Because the physical degeneration thought to be involved in CTE can only be observed in autopsies. It doesn’t really show readily or conclusively is regular brain scans which look for neuron activity or chemical processes. Cracking open a living person’s skull soley for research or diagnosis purposes in a very risky surgery is a rather tough sell for an ethical comittee.

Anonymous 0 Comments

The most notable physiological evidence CTE can only be seen in a microscope. Specifically, repeated stress injuries to brain tissues, caused by the forces of head impacts, results in the buildup of a protein called Tau. It’s now we’ll understood exactly how or why this occurs. Nor is it universal through all areas of the brain.

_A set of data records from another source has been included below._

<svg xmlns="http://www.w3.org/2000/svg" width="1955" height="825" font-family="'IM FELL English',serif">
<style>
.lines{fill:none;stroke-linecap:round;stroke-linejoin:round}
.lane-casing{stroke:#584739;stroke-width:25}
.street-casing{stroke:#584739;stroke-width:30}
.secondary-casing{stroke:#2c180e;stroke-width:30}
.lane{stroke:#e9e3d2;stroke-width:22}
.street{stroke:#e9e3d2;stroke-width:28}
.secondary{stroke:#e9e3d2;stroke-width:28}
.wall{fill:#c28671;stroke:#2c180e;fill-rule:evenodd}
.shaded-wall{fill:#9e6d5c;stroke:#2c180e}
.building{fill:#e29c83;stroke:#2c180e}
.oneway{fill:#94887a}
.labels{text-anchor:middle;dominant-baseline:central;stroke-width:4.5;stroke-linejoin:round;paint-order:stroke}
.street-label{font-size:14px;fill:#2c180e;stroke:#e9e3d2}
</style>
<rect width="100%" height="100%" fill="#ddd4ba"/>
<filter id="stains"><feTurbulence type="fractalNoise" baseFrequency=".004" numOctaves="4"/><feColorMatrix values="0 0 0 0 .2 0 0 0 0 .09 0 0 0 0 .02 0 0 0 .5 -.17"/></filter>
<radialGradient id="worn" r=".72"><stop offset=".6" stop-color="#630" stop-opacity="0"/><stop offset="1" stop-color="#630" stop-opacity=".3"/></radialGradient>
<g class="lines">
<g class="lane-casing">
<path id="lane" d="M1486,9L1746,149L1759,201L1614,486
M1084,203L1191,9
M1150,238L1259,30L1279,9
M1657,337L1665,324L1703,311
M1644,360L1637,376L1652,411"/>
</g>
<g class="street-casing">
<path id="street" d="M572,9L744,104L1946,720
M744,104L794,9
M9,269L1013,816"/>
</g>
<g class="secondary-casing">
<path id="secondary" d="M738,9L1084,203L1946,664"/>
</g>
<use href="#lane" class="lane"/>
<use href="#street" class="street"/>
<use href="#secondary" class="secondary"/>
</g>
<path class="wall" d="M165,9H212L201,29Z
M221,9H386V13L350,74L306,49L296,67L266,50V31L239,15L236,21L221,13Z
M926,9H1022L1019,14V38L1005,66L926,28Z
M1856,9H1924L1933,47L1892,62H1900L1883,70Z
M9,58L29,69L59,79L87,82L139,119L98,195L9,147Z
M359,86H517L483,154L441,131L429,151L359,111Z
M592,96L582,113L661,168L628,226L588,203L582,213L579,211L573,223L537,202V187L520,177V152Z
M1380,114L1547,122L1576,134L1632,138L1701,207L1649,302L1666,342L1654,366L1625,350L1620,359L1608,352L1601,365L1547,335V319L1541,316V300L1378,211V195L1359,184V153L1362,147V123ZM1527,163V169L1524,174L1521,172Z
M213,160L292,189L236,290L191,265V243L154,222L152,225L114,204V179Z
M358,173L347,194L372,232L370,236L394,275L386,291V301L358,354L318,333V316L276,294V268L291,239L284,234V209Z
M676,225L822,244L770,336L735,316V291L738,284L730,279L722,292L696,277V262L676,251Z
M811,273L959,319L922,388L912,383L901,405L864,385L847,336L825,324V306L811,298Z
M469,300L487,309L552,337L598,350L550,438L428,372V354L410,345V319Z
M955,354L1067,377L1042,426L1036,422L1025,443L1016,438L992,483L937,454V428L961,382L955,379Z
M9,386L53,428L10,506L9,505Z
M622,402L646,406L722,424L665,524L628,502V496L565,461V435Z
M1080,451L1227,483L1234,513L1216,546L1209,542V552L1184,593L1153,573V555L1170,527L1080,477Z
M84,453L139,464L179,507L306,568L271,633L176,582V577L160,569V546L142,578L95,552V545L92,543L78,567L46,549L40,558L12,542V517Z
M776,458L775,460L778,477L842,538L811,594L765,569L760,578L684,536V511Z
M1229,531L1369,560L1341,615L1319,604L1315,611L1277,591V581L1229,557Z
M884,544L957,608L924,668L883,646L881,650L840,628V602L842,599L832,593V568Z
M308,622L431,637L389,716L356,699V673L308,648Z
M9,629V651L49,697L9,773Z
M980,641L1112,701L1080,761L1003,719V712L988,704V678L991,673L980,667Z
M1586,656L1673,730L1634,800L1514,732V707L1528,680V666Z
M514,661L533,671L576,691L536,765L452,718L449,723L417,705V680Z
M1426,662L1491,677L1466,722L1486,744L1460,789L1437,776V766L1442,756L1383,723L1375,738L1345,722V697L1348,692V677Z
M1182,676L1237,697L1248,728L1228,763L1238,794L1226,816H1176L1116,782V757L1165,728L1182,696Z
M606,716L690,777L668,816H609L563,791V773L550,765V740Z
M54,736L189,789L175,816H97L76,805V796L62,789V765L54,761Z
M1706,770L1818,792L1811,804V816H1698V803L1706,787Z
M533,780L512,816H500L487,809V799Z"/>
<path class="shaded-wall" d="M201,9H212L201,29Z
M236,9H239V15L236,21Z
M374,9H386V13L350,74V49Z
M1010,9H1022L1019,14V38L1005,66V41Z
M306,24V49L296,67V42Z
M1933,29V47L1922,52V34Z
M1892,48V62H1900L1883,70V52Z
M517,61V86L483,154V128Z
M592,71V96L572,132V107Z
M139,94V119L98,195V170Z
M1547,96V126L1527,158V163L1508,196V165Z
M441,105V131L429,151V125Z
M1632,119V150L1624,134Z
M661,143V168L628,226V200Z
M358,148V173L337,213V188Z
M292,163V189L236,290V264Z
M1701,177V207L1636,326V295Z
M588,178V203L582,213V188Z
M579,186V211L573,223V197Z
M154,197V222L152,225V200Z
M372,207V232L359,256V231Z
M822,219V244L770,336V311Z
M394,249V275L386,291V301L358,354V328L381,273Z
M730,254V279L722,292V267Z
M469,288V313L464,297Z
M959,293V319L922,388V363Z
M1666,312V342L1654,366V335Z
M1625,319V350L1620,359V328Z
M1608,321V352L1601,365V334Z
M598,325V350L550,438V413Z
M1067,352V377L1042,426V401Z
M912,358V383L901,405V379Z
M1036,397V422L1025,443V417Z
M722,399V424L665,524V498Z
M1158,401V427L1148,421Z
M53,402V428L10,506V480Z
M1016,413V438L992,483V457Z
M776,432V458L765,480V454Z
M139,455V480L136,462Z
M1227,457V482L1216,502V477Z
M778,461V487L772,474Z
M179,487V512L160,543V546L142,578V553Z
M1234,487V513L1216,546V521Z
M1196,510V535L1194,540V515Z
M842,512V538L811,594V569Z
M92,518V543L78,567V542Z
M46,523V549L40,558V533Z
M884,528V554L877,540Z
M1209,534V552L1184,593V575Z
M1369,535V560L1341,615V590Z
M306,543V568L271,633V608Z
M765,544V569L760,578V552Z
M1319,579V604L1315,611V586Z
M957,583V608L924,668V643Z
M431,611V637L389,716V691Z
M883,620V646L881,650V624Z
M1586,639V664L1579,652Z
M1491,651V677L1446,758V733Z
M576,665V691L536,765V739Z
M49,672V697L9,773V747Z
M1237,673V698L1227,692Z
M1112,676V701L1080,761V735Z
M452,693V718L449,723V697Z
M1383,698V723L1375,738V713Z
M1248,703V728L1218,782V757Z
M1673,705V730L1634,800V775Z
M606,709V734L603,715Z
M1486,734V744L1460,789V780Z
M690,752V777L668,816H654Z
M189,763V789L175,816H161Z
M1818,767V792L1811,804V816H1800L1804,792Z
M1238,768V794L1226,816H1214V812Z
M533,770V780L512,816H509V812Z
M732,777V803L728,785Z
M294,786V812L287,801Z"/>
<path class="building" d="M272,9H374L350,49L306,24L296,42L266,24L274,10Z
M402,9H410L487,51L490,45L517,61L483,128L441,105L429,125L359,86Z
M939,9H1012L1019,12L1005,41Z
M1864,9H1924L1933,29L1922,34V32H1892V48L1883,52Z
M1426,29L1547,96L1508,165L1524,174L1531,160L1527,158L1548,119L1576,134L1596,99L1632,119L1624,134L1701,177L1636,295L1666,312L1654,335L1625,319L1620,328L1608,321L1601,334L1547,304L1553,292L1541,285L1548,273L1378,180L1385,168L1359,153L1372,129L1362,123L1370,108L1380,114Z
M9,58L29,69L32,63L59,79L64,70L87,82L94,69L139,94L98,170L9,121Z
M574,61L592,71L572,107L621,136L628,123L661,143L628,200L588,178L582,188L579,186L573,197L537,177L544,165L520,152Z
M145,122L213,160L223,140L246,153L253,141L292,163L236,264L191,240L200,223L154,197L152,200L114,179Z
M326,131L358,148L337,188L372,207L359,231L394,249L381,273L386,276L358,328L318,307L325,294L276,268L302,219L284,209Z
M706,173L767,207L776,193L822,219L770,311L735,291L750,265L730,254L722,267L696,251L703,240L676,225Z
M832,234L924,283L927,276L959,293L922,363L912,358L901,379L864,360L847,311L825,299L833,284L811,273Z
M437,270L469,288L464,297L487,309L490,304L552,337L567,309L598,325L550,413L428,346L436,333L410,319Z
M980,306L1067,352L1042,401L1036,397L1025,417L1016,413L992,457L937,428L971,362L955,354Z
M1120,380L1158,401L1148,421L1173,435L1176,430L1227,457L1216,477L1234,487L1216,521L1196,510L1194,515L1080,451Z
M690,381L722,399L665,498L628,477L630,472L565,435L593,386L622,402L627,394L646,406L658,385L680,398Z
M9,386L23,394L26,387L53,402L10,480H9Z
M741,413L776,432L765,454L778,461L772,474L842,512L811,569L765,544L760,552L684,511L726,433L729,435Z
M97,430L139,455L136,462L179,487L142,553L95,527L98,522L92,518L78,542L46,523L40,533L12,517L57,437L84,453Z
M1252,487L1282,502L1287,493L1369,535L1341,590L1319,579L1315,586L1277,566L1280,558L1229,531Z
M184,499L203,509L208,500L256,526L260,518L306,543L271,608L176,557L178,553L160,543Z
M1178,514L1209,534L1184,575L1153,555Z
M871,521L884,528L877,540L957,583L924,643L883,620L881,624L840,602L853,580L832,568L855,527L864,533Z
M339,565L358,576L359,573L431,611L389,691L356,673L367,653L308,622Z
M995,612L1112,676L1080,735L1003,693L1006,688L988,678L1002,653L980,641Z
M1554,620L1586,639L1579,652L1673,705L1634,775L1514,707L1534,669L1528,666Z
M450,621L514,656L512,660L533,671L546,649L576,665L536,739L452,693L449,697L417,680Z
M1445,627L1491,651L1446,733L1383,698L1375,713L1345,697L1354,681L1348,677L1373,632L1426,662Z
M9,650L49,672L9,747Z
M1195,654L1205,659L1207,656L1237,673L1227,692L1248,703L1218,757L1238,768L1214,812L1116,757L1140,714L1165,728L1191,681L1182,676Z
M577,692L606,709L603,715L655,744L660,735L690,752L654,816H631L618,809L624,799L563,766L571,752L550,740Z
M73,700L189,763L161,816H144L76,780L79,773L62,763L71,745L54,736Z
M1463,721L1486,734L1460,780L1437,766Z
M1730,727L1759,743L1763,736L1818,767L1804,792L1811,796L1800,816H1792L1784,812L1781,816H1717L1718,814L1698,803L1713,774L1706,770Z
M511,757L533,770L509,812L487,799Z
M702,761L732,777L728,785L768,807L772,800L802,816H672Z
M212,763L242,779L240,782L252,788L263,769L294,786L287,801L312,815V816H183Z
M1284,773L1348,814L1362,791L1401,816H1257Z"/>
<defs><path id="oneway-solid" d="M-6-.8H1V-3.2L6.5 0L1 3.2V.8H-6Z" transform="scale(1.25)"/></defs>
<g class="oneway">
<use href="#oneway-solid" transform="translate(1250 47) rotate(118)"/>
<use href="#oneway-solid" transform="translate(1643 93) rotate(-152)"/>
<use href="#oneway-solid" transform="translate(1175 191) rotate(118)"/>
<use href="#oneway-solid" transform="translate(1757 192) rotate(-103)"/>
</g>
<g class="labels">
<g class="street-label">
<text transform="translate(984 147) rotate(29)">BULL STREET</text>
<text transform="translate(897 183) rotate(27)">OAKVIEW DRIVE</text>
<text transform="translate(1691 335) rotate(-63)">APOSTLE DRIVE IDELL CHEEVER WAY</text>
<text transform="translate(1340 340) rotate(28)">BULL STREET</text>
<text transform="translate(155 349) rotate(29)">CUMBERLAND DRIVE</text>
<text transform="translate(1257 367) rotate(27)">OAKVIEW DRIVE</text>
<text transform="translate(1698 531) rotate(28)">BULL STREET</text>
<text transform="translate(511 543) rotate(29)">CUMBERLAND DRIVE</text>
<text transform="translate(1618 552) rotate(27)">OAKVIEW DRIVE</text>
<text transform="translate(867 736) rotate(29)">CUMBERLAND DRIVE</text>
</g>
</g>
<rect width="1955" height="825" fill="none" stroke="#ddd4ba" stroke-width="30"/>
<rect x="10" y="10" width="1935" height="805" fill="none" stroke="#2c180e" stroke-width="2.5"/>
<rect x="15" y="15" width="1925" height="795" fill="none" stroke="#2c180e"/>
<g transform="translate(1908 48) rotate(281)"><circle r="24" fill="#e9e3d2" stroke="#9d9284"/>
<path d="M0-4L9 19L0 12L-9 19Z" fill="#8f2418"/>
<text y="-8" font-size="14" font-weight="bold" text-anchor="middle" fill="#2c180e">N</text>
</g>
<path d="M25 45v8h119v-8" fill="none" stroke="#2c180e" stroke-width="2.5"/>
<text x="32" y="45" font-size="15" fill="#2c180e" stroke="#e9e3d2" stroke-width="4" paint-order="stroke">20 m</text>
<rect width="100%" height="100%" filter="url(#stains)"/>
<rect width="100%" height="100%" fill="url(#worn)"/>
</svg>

Therefore several biopsy samples of tissues from different parts of the brain are needed to diagnose the condition with confidence. Tau can be identified with certain kinds of stains that color the protein in a microscope slide.

Tau may be involved in the response to stress injuries in other tissues. In the brain it weakens and eventually kills neurons. Unlike other tissues, neurons cannot simply be replaced by new cells, however. This results in cognitive decline. Tau may also play an important role in Alzheimer’s Disease.

CTE doesn’t show clearly or in any reliable way on macroscopic CT or MRI scans (but there’s ongoing research to find very subtle features that could be used to identify it.)

Taking many tissue samples from a living brain in a situation that’s not immediately life threatening, isn’t considered worth the risk of causing brain damage or other complications.